= Oscar Røine =

Norwegian trade unionist and politician

Oscar Ragnvald Martinius Røine (7 September 1888 – 2 December 1966) was a Norwegian trade unionist and politician for the Labour Party.

He was hired as a mail carrier in Norway Post at a young age. He advanced to postal officer, and from 1921 he was a board member of the Norwegian Union of Postmen, where he was elected as chairman in 1938. During the occupation of Norway by Nazi Germany he endeavored to keep the Union of Postmen from being usurped by the Nazis.
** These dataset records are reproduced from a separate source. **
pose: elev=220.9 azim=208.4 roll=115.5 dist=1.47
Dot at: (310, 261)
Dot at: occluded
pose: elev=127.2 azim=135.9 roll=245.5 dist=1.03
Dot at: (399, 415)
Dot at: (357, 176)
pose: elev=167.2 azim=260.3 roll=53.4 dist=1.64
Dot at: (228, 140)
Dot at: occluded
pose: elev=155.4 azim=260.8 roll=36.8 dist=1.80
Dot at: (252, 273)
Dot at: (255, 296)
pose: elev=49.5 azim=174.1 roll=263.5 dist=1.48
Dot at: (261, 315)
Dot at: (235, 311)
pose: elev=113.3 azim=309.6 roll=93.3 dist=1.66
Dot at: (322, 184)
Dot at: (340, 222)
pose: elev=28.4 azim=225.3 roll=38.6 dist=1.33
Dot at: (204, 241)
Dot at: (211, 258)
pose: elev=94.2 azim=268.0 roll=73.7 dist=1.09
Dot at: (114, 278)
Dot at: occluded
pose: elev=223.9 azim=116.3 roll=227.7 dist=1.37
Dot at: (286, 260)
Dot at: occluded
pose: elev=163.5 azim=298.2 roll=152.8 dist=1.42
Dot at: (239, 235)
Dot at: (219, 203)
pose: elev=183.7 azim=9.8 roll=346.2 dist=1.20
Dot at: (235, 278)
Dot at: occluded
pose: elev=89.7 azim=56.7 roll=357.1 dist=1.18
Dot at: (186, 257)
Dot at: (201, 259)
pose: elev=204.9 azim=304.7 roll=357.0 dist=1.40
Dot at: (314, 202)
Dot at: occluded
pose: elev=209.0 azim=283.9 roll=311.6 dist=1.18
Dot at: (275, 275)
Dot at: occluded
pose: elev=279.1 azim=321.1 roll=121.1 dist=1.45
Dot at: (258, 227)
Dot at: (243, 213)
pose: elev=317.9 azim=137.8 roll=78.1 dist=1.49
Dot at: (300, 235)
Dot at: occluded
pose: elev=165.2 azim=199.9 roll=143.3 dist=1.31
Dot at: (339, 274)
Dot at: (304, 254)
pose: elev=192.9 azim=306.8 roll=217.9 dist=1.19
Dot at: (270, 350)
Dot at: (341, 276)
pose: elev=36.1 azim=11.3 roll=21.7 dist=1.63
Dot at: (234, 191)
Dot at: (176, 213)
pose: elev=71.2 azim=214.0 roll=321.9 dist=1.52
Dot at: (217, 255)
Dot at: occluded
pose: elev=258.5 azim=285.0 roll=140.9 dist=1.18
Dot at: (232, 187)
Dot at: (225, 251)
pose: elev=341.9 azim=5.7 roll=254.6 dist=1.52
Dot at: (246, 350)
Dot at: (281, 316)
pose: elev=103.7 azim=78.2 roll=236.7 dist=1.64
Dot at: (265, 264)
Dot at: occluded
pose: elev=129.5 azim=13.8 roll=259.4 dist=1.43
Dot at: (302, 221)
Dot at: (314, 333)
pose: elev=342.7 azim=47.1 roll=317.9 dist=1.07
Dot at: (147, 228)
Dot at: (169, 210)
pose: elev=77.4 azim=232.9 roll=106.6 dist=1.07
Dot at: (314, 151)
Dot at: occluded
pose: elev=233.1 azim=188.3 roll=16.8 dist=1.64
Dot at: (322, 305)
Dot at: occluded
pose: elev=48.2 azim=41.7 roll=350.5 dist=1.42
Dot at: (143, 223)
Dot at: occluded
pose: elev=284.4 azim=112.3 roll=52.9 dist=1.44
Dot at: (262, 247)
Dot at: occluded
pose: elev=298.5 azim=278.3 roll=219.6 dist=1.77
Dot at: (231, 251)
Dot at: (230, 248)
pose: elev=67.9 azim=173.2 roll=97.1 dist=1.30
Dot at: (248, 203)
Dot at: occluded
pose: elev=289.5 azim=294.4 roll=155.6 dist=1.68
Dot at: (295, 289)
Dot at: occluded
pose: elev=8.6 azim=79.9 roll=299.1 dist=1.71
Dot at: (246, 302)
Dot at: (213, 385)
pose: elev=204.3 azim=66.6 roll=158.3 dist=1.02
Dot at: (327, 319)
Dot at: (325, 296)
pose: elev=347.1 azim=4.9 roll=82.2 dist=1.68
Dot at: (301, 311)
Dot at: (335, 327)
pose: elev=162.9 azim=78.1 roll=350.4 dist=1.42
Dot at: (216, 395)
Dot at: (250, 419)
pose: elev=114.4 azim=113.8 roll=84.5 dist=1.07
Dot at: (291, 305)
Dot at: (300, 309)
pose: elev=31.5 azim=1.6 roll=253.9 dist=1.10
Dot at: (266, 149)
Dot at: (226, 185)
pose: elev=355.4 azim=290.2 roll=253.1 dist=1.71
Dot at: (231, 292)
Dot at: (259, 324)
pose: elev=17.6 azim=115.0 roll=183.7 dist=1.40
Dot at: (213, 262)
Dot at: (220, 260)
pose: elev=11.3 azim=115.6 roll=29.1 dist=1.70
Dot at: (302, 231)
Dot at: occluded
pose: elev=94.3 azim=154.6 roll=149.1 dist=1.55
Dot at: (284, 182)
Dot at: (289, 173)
His organization was one of forty-three to protest nazification attempts on 15 May 1941, in a letter addressed directly to Reichskommissar Josef Terboven. This protest of the 43 was met with harsh reactions; already on 12 June 1941 two of the protesters were arrested. On 18 June six more protesters were arrested, including Røine and other union leaders. Røine was imprisoned in Møllergata 19 from 12 June to 31 July 1941.

Røine re-assumed his leadership in the Norwegian Union of Postmen after the war ended, but stepped down in 1945 and was given a job as stamp controller. He retired in 1954. Røine was also an elected member of Drammen city council from 1927 to 1936. Despite never practising sports himself, he was a football referee and official within Drammens BK and Buskerud District Association of the Football Association.

In July 1951 Røine was awarded the King's Medal of Merit in silver. He received the highest honorary tokens from the Norwegian Union of Postmen and Drammens BK as well as the International Order of Good Templars. He died in December 1966, aged 79.